[Start EXCERPT PROVIDED]

Input : arr[] = {1, 3, 3, 2}
Output : Yes
{3, 1, 2, 3} is a permutation in which each element 
indicate number of element present before or after it.
There is one more permutation {3, 2, 1, 3}

Input : arr[] = {4, 1, 2, 3, 0}
Output : Yes
There are two permutations {0, 1, 2, 3, 4} or
{4, 3, 2, 1, 0}

The idea is to use hashing. Observe, for each index i in the array, arr[i] can have value i or n – i. We traverse the given array and find the frequency of each element present in the array. Now, for each index i, check availability of value i and n-i and accordingly decrement the frequency. Note that an item with value i can either go to index i or n-i-1. Similarly, an item with value n-i-1 can go to either index i or n-i-1.

Below is the implementation of this approach: 

C++




// C++ program to check if array permutation
// exists such that each element indicates
// either number of elements before or after
// it.
#include <bits/stdc++.h>
using namespace std;
  
// Check if array permutation exist such that
// each element indicate either number of
// elements before or after it.
bool check(int arr[], int n)
{
    map<int, int> freq;
  
    // Finding the frequency of each number.
    for (int i = 0; i < n; i++)
        freq[arr[i]]++;
  
    for (int i = 0; i < n; i++)
    {
        // Try to find number of element before
        // the current index.
        if (freq[i])
            freq[i]--;
  
        // Try to find number of element after
        // the current index.
        else if (freq[n-i-1])
            freq[n-i-1]--;
  
        // If no such number find, return false.
        else
            return false;
    }
  
    return true;
}
  
// Driven Program
int main()

[End EXCERPT PROVIDED]
[Start EXTRACTED DATA]

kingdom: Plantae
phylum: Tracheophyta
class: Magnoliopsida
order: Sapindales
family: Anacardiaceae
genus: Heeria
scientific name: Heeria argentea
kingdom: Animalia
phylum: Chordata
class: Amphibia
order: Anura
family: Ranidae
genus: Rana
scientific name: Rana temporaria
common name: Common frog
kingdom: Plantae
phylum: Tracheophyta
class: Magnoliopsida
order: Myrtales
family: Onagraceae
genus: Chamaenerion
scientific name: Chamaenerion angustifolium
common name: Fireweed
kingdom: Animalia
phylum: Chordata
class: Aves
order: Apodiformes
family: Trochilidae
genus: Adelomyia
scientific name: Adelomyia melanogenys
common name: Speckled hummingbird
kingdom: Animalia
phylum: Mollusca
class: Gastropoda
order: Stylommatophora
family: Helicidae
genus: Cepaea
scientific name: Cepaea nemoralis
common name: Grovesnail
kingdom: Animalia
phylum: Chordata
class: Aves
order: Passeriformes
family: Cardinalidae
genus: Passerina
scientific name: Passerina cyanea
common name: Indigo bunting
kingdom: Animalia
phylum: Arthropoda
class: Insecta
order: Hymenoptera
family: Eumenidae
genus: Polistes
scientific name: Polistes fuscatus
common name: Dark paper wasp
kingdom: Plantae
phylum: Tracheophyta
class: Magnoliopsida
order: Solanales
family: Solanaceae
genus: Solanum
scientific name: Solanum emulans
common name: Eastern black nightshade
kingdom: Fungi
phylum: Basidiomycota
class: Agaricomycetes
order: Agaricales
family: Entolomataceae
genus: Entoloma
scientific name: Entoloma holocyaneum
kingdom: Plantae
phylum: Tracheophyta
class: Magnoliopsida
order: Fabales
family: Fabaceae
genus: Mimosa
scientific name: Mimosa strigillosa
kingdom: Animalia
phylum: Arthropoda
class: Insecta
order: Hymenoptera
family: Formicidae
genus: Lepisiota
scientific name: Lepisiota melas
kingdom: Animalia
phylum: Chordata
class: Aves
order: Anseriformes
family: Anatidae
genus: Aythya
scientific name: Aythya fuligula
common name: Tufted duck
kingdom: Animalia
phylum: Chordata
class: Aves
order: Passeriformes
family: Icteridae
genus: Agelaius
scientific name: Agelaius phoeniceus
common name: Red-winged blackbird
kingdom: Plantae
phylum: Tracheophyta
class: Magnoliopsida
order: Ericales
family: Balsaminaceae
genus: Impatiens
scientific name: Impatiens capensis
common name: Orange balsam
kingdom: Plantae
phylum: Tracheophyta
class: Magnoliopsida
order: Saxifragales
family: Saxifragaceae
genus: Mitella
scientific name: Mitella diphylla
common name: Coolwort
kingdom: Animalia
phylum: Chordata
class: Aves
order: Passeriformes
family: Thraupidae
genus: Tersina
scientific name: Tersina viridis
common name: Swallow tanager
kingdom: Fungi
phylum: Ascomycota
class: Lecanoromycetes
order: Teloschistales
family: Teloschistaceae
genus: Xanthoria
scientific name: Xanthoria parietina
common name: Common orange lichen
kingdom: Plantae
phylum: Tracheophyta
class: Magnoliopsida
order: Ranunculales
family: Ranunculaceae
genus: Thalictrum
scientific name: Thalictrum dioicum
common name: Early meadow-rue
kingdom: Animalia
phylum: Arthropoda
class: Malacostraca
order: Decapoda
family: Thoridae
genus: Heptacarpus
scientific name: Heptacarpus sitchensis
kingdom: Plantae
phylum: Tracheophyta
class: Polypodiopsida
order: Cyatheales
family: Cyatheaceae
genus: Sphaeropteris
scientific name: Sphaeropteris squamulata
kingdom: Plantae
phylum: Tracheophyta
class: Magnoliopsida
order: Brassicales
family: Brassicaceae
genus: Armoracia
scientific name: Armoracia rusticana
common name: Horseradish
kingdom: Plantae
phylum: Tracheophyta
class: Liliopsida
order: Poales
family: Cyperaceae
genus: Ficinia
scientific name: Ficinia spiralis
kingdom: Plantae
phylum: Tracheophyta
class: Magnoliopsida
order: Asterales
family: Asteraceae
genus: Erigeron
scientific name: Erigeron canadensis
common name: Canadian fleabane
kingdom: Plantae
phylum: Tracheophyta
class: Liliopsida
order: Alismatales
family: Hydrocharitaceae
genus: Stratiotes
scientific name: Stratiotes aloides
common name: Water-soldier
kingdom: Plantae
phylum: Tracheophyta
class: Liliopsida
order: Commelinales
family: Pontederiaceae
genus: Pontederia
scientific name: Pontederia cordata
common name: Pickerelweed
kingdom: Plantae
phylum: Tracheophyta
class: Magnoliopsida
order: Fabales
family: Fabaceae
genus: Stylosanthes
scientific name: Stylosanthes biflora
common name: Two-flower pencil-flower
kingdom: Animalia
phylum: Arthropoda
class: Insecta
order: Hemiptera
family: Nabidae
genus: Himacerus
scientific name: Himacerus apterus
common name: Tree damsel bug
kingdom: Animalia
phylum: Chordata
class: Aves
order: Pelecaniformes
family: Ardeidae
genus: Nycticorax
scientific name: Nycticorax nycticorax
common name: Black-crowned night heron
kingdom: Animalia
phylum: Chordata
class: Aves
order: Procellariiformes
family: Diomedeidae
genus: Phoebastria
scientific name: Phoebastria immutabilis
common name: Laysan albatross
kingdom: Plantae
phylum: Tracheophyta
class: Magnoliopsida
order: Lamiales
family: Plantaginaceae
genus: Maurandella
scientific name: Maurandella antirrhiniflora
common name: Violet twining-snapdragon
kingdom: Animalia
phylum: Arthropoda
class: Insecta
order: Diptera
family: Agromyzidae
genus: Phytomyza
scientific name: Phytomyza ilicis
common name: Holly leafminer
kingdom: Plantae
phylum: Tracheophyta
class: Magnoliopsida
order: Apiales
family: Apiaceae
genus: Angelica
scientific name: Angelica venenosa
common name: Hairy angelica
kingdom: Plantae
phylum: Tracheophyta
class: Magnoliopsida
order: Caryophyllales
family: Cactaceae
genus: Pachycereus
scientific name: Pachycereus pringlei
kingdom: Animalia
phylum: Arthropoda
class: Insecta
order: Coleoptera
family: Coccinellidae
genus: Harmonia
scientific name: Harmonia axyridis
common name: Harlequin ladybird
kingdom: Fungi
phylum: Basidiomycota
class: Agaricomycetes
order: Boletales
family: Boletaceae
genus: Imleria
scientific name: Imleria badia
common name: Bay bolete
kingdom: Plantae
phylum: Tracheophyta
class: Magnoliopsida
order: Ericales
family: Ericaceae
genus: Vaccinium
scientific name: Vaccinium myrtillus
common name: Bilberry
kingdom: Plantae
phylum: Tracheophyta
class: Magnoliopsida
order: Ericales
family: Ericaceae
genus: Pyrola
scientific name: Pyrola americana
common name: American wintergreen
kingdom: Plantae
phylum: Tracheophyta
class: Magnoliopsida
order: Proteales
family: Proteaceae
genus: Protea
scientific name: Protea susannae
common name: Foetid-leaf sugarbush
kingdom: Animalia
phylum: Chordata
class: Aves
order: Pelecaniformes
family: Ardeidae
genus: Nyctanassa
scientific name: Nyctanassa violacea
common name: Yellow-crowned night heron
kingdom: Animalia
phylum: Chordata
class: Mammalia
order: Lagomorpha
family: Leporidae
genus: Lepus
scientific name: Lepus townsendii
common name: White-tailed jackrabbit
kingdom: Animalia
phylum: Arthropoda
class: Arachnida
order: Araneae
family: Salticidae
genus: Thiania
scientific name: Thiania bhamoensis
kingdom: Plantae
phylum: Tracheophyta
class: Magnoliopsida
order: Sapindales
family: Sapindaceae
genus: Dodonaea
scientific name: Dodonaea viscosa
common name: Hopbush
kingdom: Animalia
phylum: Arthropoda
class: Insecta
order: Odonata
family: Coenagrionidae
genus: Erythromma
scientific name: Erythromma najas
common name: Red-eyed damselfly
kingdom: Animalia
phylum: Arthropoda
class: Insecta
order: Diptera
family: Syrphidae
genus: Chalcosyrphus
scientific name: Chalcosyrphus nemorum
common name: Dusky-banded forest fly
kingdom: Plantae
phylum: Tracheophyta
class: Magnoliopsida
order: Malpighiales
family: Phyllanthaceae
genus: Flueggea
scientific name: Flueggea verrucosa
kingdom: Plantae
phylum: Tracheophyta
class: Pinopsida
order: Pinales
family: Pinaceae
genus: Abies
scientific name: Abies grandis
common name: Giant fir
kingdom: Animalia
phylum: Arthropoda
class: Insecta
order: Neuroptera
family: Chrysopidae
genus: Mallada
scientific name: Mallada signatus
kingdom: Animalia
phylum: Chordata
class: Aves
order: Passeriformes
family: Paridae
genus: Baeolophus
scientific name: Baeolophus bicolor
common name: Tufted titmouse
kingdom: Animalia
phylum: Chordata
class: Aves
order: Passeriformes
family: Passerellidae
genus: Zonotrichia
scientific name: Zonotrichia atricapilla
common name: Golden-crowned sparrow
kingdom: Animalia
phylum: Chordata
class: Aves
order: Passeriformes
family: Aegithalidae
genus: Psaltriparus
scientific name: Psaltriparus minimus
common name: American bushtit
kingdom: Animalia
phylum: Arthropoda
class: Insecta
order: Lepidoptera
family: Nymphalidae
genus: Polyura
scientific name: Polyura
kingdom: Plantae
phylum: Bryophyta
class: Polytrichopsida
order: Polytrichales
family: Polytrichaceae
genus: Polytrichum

[End EXTRACTED DATA]

■ SHORT TASK ■
According to the excerpt on array permutations, what technique is the approach based on? Rely only on the excerpt on array permutations.

■ ANSWER BELOW ■
Hashing.